■ Seçilen Bölüm ■
Olayların neredeyse nefes aralığı vermeden arka arkaya koşturduğu hikâyede; sahnedeki dört oyuncu müthiş bir hızla kostümden kostüme, kişiden kişiye, rolden role girip çıkıyor. Sahne ve ışık tasarımından canlı müziğe her detay da bu koşturmacada tıkır tıkır bir senkronda buluşuyor. Ortaya nerdeyse her anıyla güldüren, hiç olmadı gülümseten, avantür komedi tadında, benzerlerine sahnelerimizde pek rastlamadığımız bir iş çıkıyor.
Farklı ebat ve biçimlerde basamaklarla kaplı sahnenin (Basamaklar 39 buçuk adetler elbette!) solunda bizi enstrümanlarıyla Vehbi Can Uyaroğlu karşılıyor. Uyaroğlu’nun etkileyici performansı, oyuna pek çok sahnede eşlik edecek canlı müziği, hikâyenin beşinci anlatıcısı haline dönüşmüş. Keza perdeye yaptığı ışık oyunları (oyuna mekânsal, zamansal işaretler iliştiriyorlar bu şekilde) başta olmak üzere oyuncuları sahnenin matrak kıvamına uygun şekillerde asiste eden Ömer Dinar da öyle.
Ana kadro, yani bu tarihi yol ve casusluk macerasını türlü saçma/komik detayla aktaranlar ise Pelin Abay, Berk Yaygın, Murat Akkoyunlu ve Deniz Özmen. Dört oyuncu kılıktan kılığa girip dört başı mamur bir komedi performansı sergiliyor. Basamakların üstünde, gerisinde, önünde, perdede gölgede ve ışık oyunları yaparak, boş alanları göstermeci biçimde, oyunda ihtiyaç duydukları mekân ve aksesuarlara dönüştürerek… Kısacası teatralliğin tüm olanaklarını kullanarak bize soluksuz bir komedi macerası sergiliyorlar.

[Sayfadan çıkarılan metin verileri]
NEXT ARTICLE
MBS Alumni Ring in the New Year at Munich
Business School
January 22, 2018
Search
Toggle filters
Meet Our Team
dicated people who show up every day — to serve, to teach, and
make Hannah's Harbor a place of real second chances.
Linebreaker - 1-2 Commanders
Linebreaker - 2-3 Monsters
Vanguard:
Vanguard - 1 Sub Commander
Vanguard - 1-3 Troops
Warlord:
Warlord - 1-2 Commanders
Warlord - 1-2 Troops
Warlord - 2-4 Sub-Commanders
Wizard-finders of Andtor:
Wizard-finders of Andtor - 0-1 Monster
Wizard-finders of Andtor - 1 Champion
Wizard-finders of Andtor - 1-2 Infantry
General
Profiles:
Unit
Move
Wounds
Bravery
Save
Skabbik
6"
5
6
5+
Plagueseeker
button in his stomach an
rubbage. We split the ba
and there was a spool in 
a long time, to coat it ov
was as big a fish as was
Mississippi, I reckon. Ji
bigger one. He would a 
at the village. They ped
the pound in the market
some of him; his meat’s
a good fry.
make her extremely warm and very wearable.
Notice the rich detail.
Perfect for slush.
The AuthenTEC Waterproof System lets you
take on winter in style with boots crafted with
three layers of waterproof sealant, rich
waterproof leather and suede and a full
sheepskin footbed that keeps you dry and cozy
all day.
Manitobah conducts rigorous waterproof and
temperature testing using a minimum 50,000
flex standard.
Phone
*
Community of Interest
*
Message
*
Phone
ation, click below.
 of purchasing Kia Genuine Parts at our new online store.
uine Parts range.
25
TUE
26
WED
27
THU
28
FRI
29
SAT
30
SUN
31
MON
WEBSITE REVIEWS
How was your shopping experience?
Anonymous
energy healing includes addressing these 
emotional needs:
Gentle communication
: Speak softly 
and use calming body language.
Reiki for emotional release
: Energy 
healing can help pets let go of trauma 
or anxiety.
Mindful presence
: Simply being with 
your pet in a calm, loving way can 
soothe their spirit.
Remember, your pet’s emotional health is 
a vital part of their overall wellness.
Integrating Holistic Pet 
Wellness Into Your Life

■ Etkinlik 1 ■
Aşağıdaki ifadelerin oyun incelemesiyle uyuşup uyuşmadığını belirtin: (a) Sahnede dört oyuncu rol alıyor. (b) Oyundaki müzik kayıttan çalınıyor. (c) Sahne basamaklarla kaplı. Her biri için evet ya da hayır deyin ve incelemedeki belirleyici sözcükleri aynen aktarın.
■ Etkinlik 2 ■
Kayıtlardaki bütün satırları birebir kopyalayın.

■ Yanıtınız 1 ■
(a) Evet: "sahnedeki dört oyuncu müthiş bir hızla kostümden kostüme, kişiden kişiye, rolden role girip çıkıyor"
(b) Hayır: "Uyaroğlu’nun etkileyici performansı, oyuna pek çok sahnede eşlik edecek canlı müziği"
(c) Evet: "Farklı ebat ve biçimlerde basamaklarla kaplı sahnenin"

■ Yanıtınız 2 ■
NEXT ARTICLE
MBS Alumni Ring in the New Year at Munich
Business School
January 22, 2018
Search
Toggle filters
Meet Our Team
dicated people who show up every day — to serve, to teach, and
make Hannah's Harbor a place of real second chances.
Linebreaker - 1-2 Commanders
Linebreaker - 2-3 Monsters
Vanguard:
Vanguard - 1 Sub Commander
Vanguard - 1-3 Troops
Warlord:
Warlord - 1-2 Commanders
Warlord - 1-2 Troops
Warlord - 2-4 Sub-Commanders
Wizard-finders of Andtor:
Wizard-finders of Andtor - 0-1 Monster
Wizard-finders of Andtor - 1 Champion
Wizard-finders of Andtor - 1-2 Infantry
General
Profiles:
Unit
Move
Wounds
Bravery
Save
Skabbik
6"
5
6
5+
Plagueseeker
button in his stomach an
rubbage. We split the ba
and there was a spool in 
a long time, to coat it ov
was as big a fish as was
Mississippi, I reckon. Ji
bigger one. He would a 
at the village. They ped
the pound in the market
some of him; his meat’s
a good fry.
make her extremely warm and very wearable.
Notice the rich detail.
Perfect for slush.
The AuthenTEC Waterproof System lets you
take on winter in style with boots crafted with
three layers of waterproof sealant, rich
waterproof leather and suede and a full
sheepskin footbed that keeps you dry and cozy
all day.
Manitobah conducts rigorous waterproof and
temperature testing using a minimum 50,000
flex standard.
Phone
*
Community of Interest
*
Message
*
Phone
ation, click below.
 of purchasing Kia Genuine Parts at our new online store.
uine Parts range.
25
TUE
26
WED
27
THU
28
FRI
29
SAT
30
SUN
31
MON
WEBSITE REVIEWS
How was your shopping experience?
Anonymous
energy healing includes addressing these 
emotional needs:
Gentle communication
: Speak softly 
and use calming body language.
Reiki for emotional release
: Energy 
healing can help pets let go of trauma 
or anxiety.
Mindful presence
: Simply being with 
your pet in a calm, loving way can 
soothe their spirit.
Remember, your pet’s emotional health is 
a vital part of their overall wellness.
Integrating Holistic Pet 
Wellness Into Your Life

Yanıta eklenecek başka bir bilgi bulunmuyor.